The sampling options determine whether the Developer tool runs a column profile on all rows of the data sources or limited number of rows.

The following table describes the column profile sampling options that you configure for enterprise discovery:

Option	Description
All Rows	Runs a profile on all the rows in the data object. Supported on Native, Blaze, and Spark run-time environment.

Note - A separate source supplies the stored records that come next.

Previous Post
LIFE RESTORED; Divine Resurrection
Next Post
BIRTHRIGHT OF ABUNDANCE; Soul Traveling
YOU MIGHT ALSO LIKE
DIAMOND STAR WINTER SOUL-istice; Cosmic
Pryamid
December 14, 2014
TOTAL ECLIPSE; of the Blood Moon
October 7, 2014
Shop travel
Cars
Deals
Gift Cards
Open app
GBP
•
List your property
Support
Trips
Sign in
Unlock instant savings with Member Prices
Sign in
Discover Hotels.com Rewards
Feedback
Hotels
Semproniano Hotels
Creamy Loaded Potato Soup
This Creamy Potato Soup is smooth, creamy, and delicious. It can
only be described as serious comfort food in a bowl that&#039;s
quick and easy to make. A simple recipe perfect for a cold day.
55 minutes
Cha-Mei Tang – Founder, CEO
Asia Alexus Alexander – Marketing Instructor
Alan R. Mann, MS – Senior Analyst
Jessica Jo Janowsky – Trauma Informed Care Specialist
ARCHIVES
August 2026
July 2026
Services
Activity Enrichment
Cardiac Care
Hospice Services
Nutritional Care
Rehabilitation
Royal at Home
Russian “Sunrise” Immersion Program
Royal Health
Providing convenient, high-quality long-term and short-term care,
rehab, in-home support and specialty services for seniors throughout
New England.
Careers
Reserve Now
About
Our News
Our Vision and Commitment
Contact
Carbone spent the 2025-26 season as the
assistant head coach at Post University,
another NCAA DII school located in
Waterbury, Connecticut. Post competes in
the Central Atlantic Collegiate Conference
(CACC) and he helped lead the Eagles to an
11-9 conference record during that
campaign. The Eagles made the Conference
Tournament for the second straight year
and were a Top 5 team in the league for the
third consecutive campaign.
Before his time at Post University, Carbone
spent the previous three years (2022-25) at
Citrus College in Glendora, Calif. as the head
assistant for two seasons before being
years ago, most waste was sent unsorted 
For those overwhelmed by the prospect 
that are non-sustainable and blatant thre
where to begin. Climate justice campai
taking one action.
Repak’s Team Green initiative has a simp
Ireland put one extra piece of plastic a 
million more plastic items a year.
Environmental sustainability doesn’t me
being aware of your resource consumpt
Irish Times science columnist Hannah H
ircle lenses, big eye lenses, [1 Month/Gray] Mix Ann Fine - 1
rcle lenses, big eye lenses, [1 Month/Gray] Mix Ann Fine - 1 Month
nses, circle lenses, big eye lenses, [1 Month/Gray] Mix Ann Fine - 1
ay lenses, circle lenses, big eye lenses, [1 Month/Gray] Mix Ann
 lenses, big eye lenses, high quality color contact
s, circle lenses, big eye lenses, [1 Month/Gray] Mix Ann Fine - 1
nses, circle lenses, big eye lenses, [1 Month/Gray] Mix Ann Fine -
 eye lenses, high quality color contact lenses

Sample First <number> rows	Runs a profile on the sample rows from the beginning of the rows in the data object. You can choose a maximum of 2,147,483,647 rows. Supported on Native and Blaze run-time environment.
Limit N <number> rows	Runs a profile based on the number of rows in the data object. When you choose to run a profile in the Hadoop validation environment, Spark engine collects samples from multiple partitions of the data object and pushes the samples to a single node to compute sample size. The Limit n sampling option supports Oracle, SQL Server, and DB2 databases. You cannot apply the Advanced filter with the Limit n sampling option. Supported on Spark run-time environment.
Random Percentage	Runs a profile on a percentage of rows in the data object. Supported on Spark run-time environment.
Exclude data type inference for columns with an approved data type	Excludes columns with an approved data type from the data type inference of the column profile run.